§ GIVEN INSTRUCTION
Tally the lines of the listing below that contain the string "Tiene", matching case exactly, and give only the number.

Start

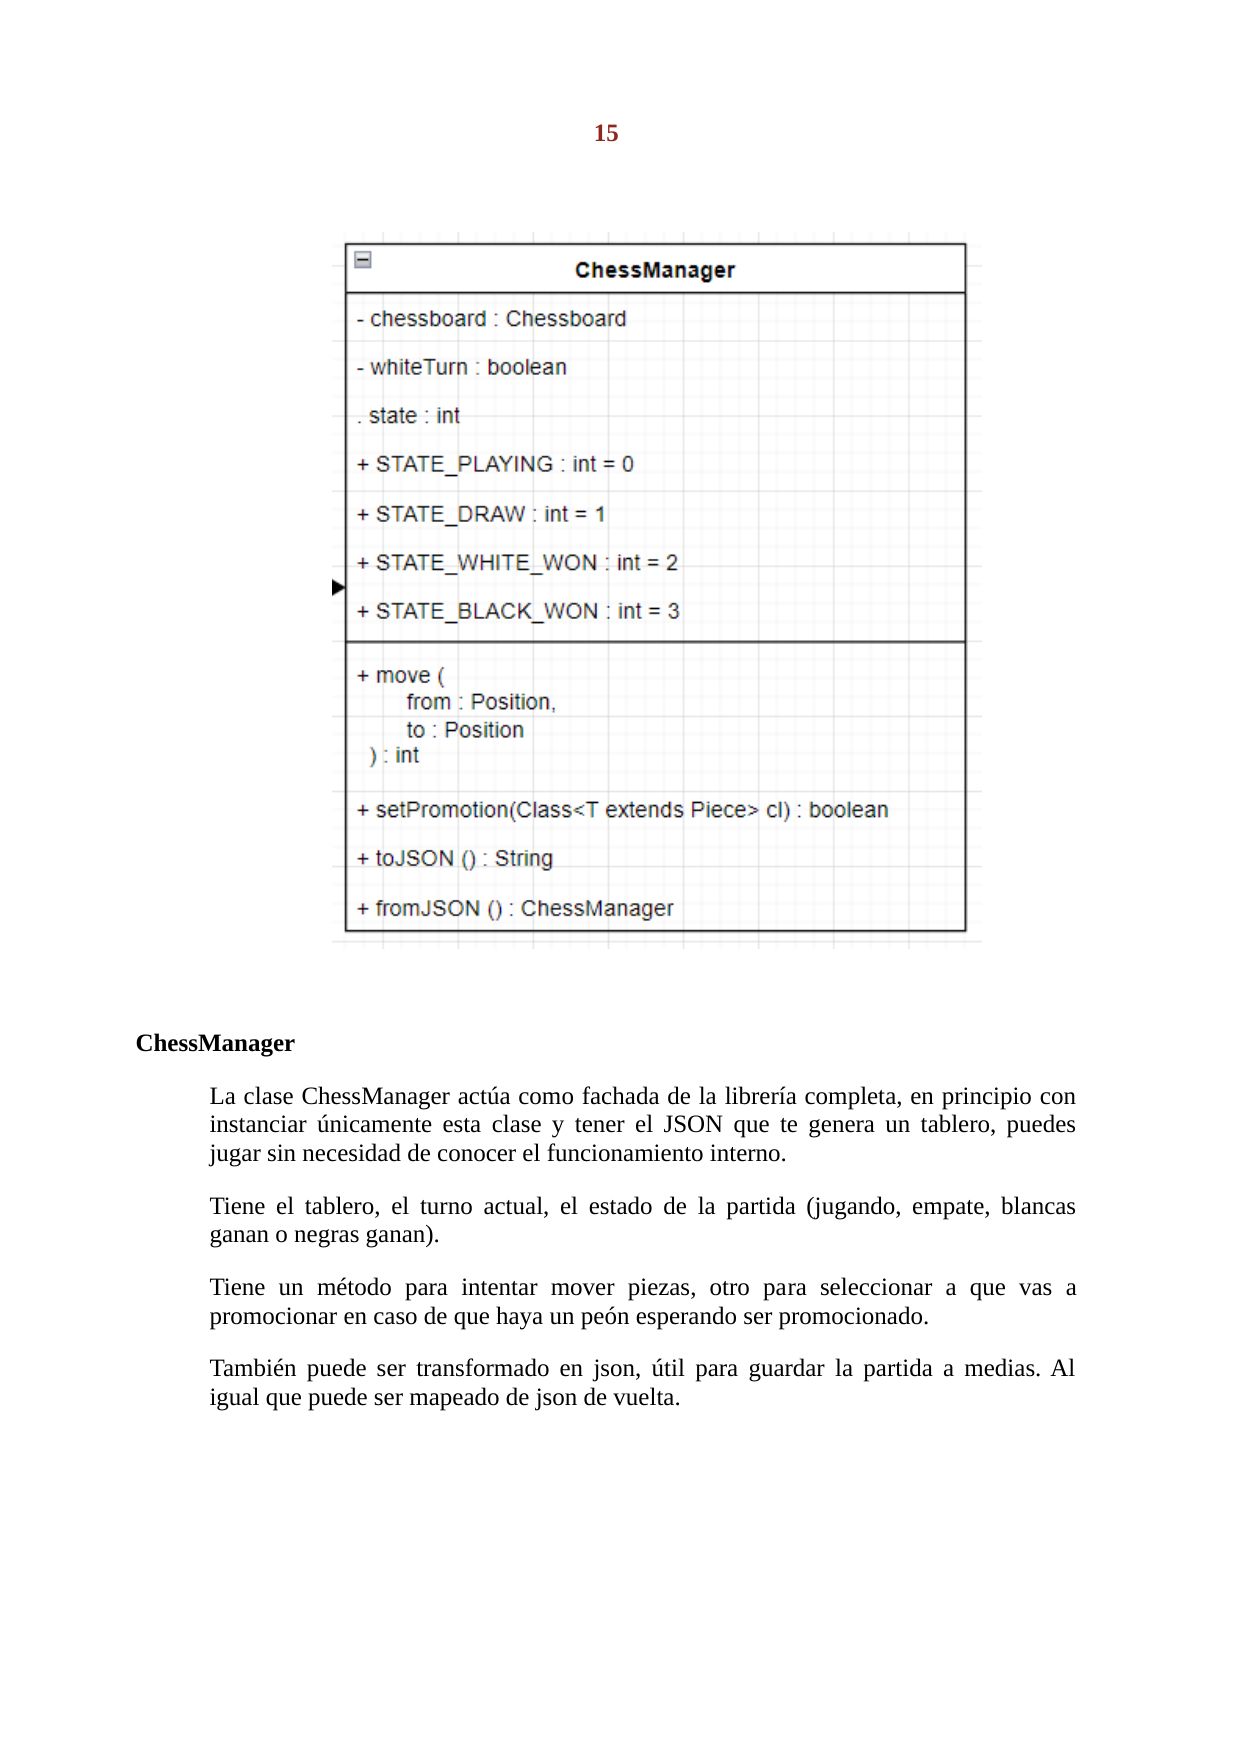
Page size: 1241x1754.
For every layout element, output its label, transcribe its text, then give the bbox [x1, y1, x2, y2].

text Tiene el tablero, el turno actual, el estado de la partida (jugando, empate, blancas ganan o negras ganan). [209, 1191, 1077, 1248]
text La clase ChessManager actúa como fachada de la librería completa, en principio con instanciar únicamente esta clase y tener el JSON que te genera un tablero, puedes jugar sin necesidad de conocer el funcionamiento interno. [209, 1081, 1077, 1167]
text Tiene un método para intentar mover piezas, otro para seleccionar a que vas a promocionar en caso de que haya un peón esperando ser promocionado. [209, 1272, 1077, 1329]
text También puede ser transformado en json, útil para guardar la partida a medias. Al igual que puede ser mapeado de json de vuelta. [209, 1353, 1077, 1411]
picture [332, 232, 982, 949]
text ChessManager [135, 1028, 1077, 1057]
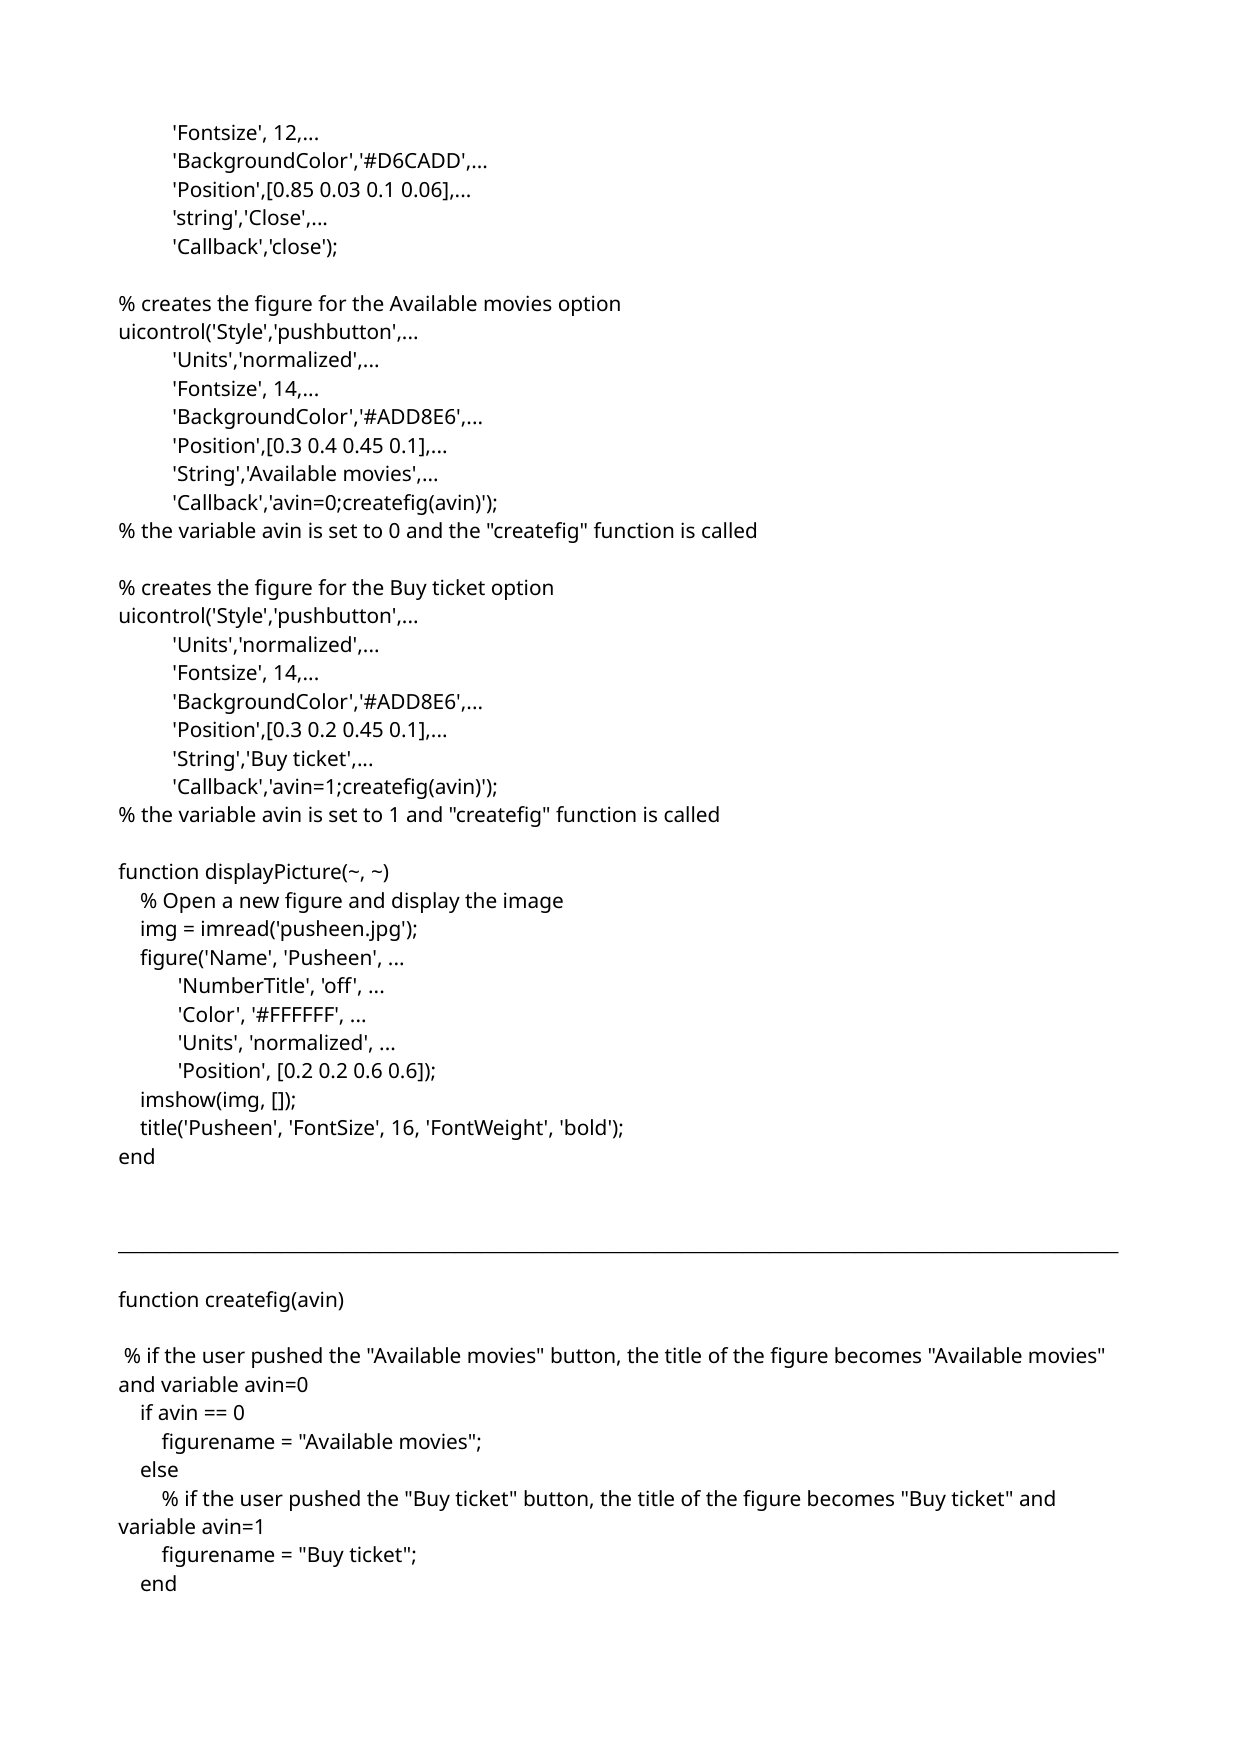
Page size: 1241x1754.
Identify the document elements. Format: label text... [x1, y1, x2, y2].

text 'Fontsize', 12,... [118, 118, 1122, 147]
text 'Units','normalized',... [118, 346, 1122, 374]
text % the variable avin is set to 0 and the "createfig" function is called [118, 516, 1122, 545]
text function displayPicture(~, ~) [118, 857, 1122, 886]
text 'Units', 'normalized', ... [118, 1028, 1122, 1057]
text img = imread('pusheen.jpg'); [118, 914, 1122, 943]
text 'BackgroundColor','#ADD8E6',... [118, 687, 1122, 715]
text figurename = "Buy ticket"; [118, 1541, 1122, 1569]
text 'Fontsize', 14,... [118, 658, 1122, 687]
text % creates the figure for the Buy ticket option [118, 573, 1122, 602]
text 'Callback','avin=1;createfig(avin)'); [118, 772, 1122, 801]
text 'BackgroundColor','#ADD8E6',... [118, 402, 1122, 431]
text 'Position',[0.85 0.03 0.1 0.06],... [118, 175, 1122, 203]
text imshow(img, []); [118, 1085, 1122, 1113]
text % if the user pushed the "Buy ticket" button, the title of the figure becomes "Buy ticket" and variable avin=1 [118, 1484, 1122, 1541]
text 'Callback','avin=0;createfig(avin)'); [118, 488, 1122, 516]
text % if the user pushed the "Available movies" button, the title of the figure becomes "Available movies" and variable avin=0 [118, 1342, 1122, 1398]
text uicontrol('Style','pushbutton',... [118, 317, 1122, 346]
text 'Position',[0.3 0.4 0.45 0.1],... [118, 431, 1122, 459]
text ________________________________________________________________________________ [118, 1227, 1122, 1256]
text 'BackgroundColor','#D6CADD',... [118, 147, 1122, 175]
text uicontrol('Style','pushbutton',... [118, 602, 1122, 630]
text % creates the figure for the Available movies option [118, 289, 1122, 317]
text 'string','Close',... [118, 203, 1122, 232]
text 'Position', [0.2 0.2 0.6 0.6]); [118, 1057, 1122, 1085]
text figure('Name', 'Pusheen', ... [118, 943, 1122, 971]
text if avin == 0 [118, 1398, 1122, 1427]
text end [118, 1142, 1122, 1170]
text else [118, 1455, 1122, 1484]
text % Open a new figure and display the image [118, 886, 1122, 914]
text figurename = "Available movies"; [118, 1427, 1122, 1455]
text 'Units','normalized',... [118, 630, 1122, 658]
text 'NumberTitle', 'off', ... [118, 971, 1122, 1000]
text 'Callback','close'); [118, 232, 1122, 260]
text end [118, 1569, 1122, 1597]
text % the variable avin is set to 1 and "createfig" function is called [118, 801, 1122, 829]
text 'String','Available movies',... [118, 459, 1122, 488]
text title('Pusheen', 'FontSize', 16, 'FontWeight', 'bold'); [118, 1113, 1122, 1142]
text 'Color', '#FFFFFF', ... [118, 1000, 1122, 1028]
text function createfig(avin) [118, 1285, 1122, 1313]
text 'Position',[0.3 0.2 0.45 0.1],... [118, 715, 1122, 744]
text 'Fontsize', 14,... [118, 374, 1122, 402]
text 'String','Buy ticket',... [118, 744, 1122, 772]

End

§ OUTPUT
2